Para completar este panorama de destruição da Escola Pública, falta saber que parte do OE/2026 estará destinada ao processo de desmantelamento do Ministério da Educação, Ciência e Inovação (MECI) e à transferência de competências, designadamente para as comissões de coordenação de desenvolvimento regional (CCDR). É, igualmente, essencial conhecer o valor alocado ao financiamento do setor privado da Educação, dado que tais opções significarão um novo desvio de recursos públicos que deveriam servir o fortalecimento da Escola Pública e não a sua substituição progressiva.

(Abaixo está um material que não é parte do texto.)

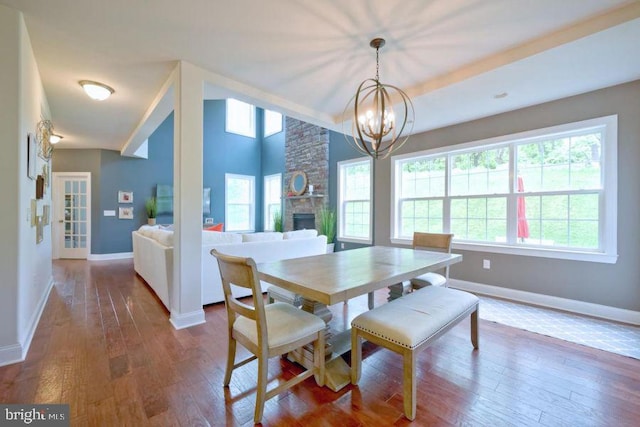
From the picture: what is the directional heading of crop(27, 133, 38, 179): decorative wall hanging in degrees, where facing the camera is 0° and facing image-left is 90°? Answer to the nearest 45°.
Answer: approximately 270°

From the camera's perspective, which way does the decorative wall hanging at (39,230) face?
to the viewer's right

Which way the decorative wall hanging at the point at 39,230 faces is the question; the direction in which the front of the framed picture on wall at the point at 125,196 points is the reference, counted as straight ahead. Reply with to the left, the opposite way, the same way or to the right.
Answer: to the left

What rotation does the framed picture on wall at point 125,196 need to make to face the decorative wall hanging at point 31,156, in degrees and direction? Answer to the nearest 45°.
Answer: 0° — it already faces it

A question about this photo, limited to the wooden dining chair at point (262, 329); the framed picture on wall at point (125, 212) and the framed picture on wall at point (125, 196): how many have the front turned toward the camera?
2

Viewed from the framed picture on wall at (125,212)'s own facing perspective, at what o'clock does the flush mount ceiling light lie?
The flush mount ceiling light is roughly at 12 o'clock from the framed picture on wall.

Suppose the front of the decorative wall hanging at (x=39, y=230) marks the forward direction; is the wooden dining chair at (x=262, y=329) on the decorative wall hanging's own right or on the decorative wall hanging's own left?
on the decorative wall hanging's own right

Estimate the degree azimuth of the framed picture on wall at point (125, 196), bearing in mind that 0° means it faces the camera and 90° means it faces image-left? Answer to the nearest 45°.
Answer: approximately 0°
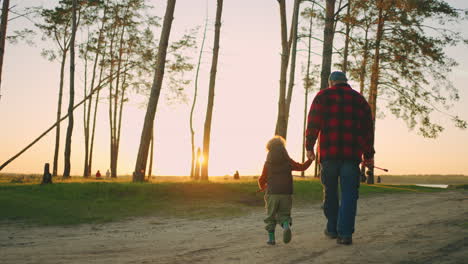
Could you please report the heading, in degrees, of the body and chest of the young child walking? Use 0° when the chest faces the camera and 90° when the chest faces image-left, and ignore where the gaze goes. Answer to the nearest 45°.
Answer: approximately 180°

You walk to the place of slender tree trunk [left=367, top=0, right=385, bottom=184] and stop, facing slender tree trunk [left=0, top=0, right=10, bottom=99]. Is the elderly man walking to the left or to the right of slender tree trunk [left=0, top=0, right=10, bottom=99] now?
left

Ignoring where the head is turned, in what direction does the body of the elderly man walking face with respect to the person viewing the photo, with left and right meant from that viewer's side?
facing away from the viewer

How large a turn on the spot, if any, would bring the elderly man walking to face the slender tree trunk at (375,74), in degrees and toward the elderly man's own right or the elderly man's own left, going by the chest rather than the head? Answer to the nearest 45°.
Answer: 0° — they already face it

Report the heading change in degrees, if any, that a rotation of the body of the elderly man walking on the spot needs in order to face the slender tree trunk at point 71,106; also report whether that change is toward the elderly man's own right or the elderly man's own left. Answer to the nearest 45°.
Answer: approximately 45° to the elderly man's own left

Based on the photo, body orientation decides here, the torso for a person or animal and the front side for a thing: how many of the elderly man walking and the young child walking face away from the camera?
2

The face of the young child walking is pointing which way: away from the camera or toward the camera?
away from the camera

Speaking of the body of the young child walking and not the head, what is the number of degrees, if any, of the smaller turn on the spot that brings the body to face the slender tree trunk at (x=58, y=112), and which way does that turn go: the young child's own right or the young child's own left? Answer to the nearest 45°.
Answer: approximately 45° to the young child's own left

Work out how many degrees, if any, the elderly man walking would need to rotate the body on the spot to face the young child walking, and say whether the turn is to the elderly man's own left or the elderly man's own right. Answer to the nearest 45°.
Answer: approximately 45° to the elderly man's own left

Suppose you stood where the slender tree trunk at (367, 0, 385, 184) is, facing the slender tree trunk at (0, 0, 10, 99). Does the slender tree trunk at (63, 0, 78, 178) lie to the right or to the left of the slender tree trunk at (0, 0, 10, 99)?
right
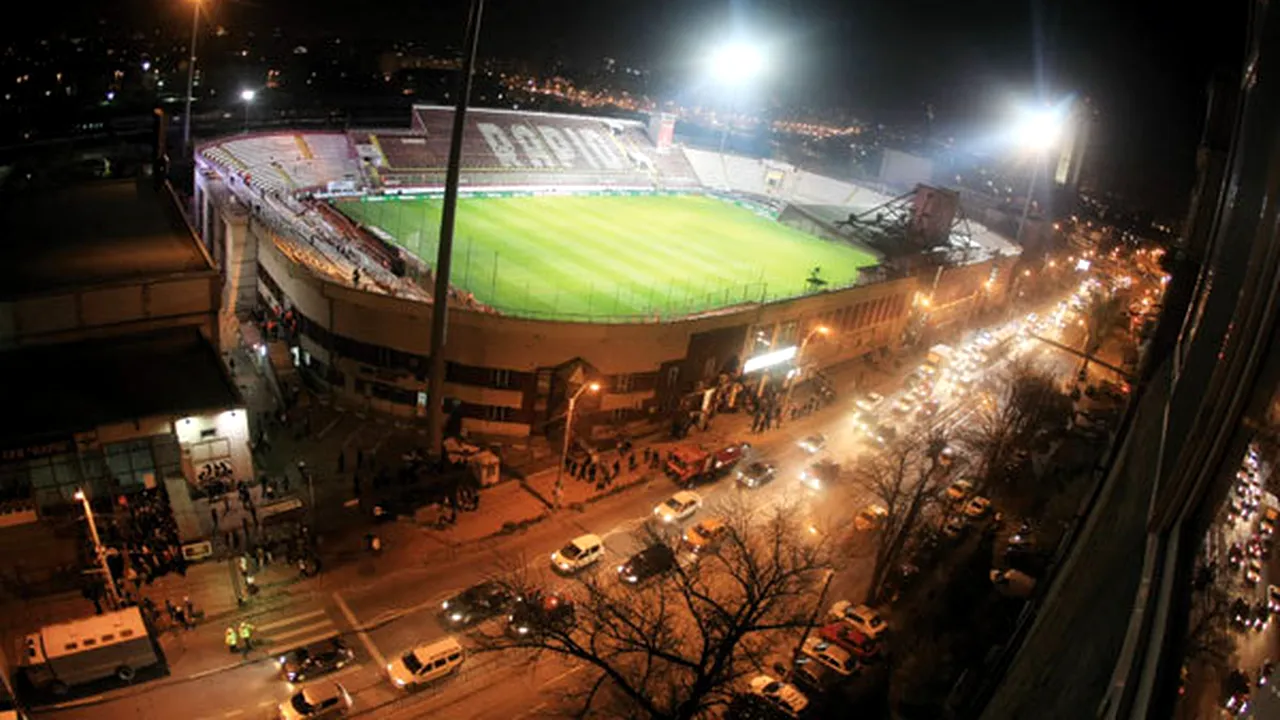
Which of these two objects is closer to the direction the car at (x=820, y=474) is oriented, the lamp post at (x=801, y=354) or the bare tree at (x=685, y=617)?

2,6% do PIB para a Educação (!?) — mais um mau orçamento para a Educação

Relativamente à percentagem do PIB alocada à Educação, e tendo em conta o crescimento previsto pelo Banco de Portugal (2,1%-2,2%) para 2026 (com base num PIB de 286.469,4 milhões €, em 2025), o valor real destinado à Educação ronda apenas 2,6% do PIB. Trata-se de um valor manifestamente insuficiente, que representa menos de metade dos 6% recomendados por organizações internacionais como o Banco Mundial e a OCDE.

No que toca à despesa com pessoal, o aumento previsto de 3,5% é apresentado pelo governo como destinado à valorização da carreira docente, à recuperação do tempo de serviço e à contratação de novos profissionais. Contudo, considerando o aumento proposto de 2,15% para a Administração Pública — claramente insuficiente —, e reconhecendo que a recuperação do tempo de serviço e a contratação resultam de compromissos já assumidos, importa questionar — o que sobra, efetivamente, para a valorização da carreira?

Em suma, a proposta de OE/2026 confirma a repetição de mais um mau orçamento para a Educação, persistindo em políticas que fracassaram e afastadas das reais necessidades das escolas, dos professores e dos alunos. Este desinvestimento contínuo na Escola Pública não é um acaso nem um erro de cálculo — é uma opção política deliberada do governo, que fragiliza o ensino público e abre caminho à progressiva privatização e mercantilização da Educação.

A Fenprof reafirma a sua exigência por uma educação pública, democrática, inclusiva, e adequadamente financiada.